El Yenta Man has had the volume turned up from dawn ’til dawn on various soccer matches all week and normally, I’m not one to object to sexy men of all global flavors kicking and sweating.
And though I’ve always appreciated the drunken enthusiasm displayed by football fans worldwide, I’m about to book a midnight flight to South Africa just so I can grab up all those GAWDAMN PLASTIC HORNS AND SHOVE THEM WHERE THE SUN DON’T SHINE.
Speaking of where the sun don’t shine, those plastic horns are actually called vuvuzelas, another reason why they should be considered obscene and banned from existence.

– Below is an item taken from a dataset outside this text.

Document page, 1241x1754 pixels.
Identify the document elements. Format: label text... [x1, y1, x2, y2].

To make matter worse, the company that’s responsible for supplying the most of the world with these horrific instruments of deaf is FROM ISRAEL.
To paraphrase Tablet‘s Marc Tracy, the world might now actually have a legitimate reason to hate Israel.

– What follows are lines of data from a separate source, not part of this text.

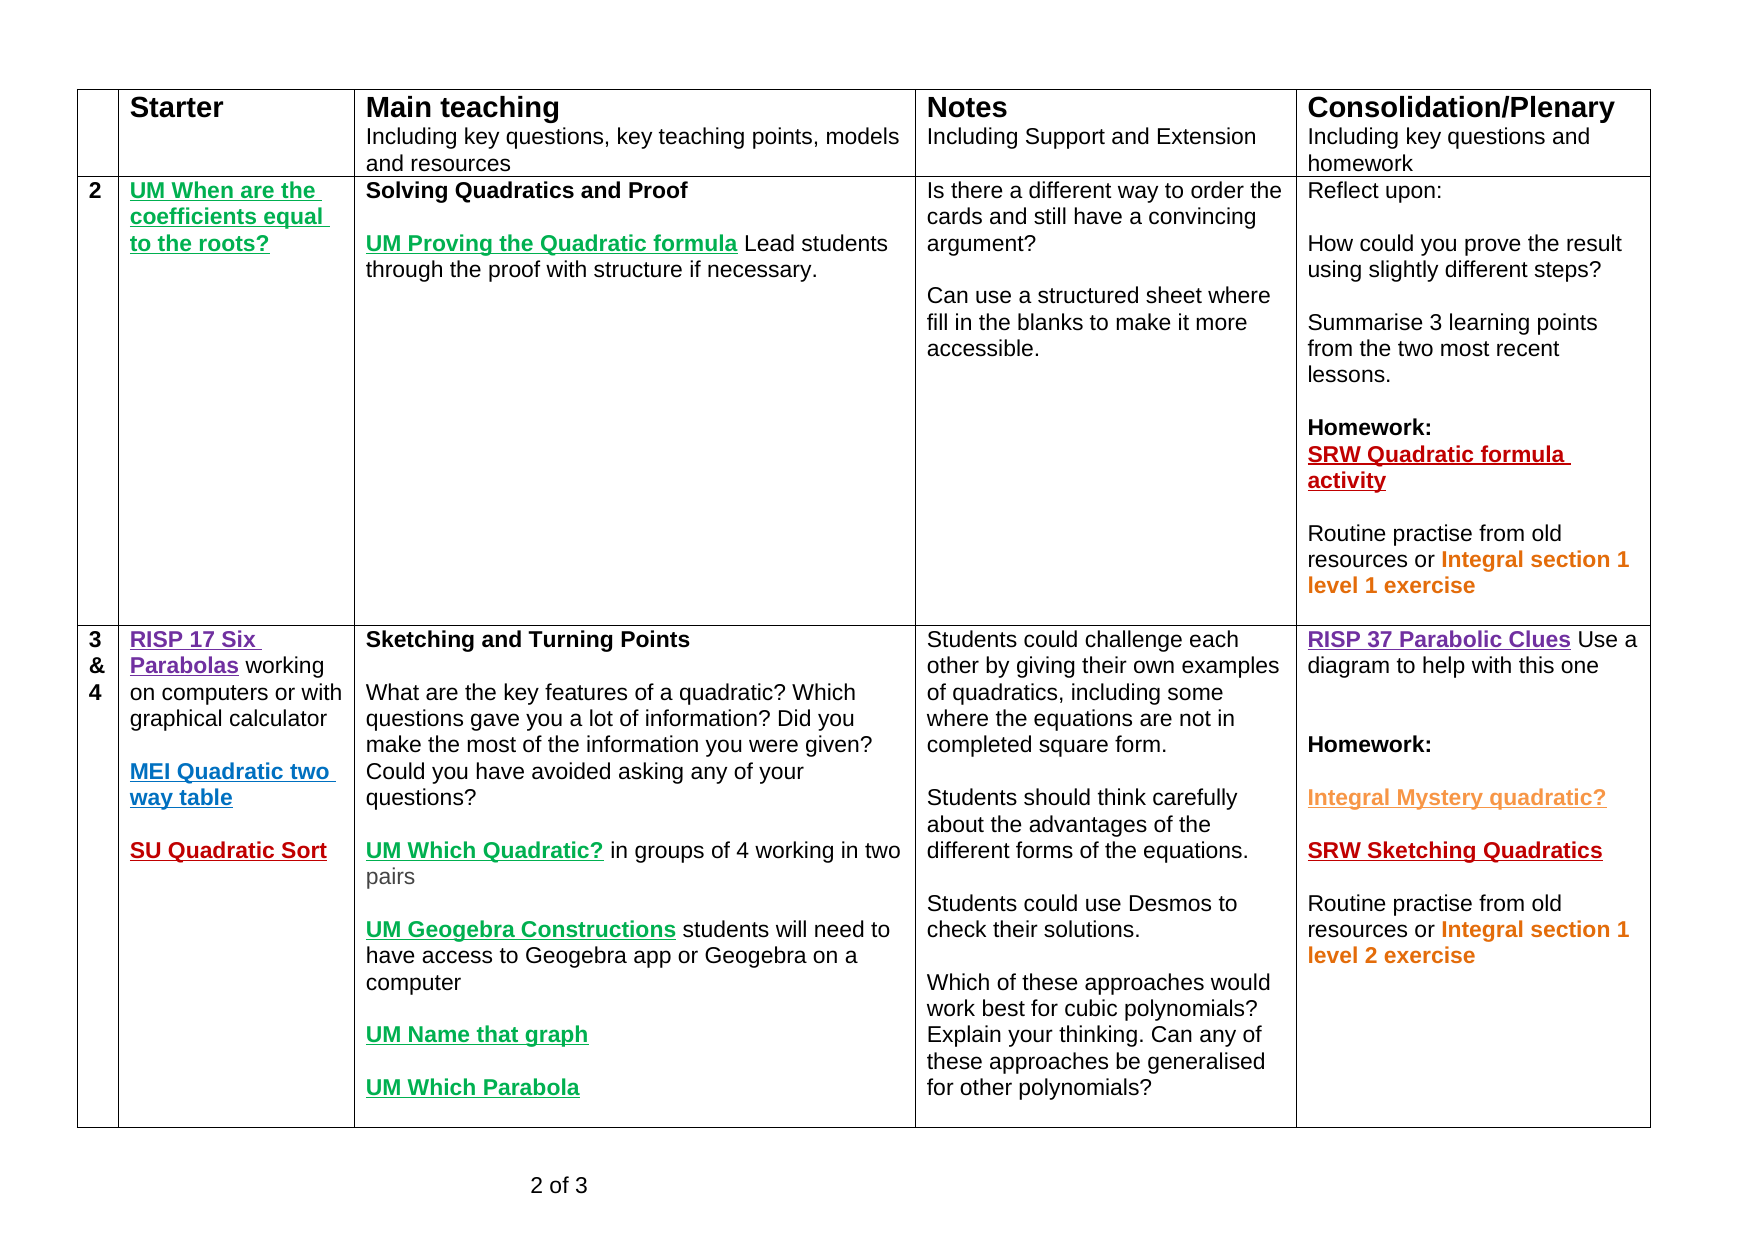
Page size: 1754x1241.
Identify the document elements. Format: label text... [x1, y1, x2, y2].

table_cell Sketching and Turning Points What are the key features of a quadratic? Which questions gave you a lot of information? Did you make the most of the information you were given? Could you have avoided asking any of your questions? UM Which Quadratic? in groups of 4 working in two pairs UM Geogebra Constructions students will need to have access to Geogebra app or Geogebra on a computer UM Name that graph UM Which Parabola [355, 626, 915, 1127]
table_cell Solving Quadratics and Proof UM Proving the Quadratic formula Lead students through the proof with structure if necessary. [355, 177, 915, 625]
table_cell UM When are the coefficients equal to the roots? [119, 177, 354, 625]
table_cell 2 [78, 177, 118, 625]
table_cell Starter [119, 90, 354, 176]
table_cell 3 & 4 [78, 626, 118, 1127]
table_cell Consolidation/Plenary Including key questions and homework [1297, 90, 1650, 176]
table_cell Main teaching Including key questions, key teaching points, models and resources [355, 90, 915, 176]
table_cell Reflect upon: How could you prove the result using slightly different steps? Summarise 3 learning points from the two most recent lessons. Homework: SRW Quadratic formula activity Routine practise from old resources or Integral section 1 level 1 exercise [1297, 177, 1650, 625]
table_cell Notes Including Support and Extension [916, 90, 1296, 176]
table_cell Is there a different way to order the cards and still have a convincing argument? Can use a structured sheet where fill in the blanks to make it more accessible. [916, 177, 1296, 625]
table_cell [78, 90, 118, 176]
table_cell RISP 17 Six Parabolas working on computers or with graphical calculator MEI Quadratic two way table SU Quadratic Sort [119, 626, 354, 1127]
table_cell Students could challenge each other by giving their own examples of quadratics, including some where the equations are not in completed square form. Students should think carefully about the advantages of the different forms of the equations. Students could use Desmos to check their solutions. Which of these approaches would work best for cubic polynomials? Explain your thinking. Can any of these approaches be generalised for other polynomials? [916, 626, 1296, 1127]
table_cell RISP 37 Parabolic Clues Use a diagram to help with this one Homework: Integral Mystery quadratic? SRW Sketching Quadratics Routine practise from old resources or Integral section 1 level 2 exercise [1297, 626, 1650, 1127]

But maybe there’s a method to the sonorific madness: Maybe all this caterwauling will break down the lies and propaganda like Joshua’s trumpets brought down the walls of Jericho?
Eh. In the meantime, I’m wearing earplugs. And if any joker decides to break out a vuvuzela at Rosh Hashanah as an ersatz shofar, I will start a riot to put the Scottish to shame.
My dear friend and acoustical genius Jory Prum just informed me that a company, Waves, has already come up with an innovative plug-in that specifically reduces vuvuleza noise. Of course, you know Waves is based in…wait for it…Israel. Let the conspiracy theories begin!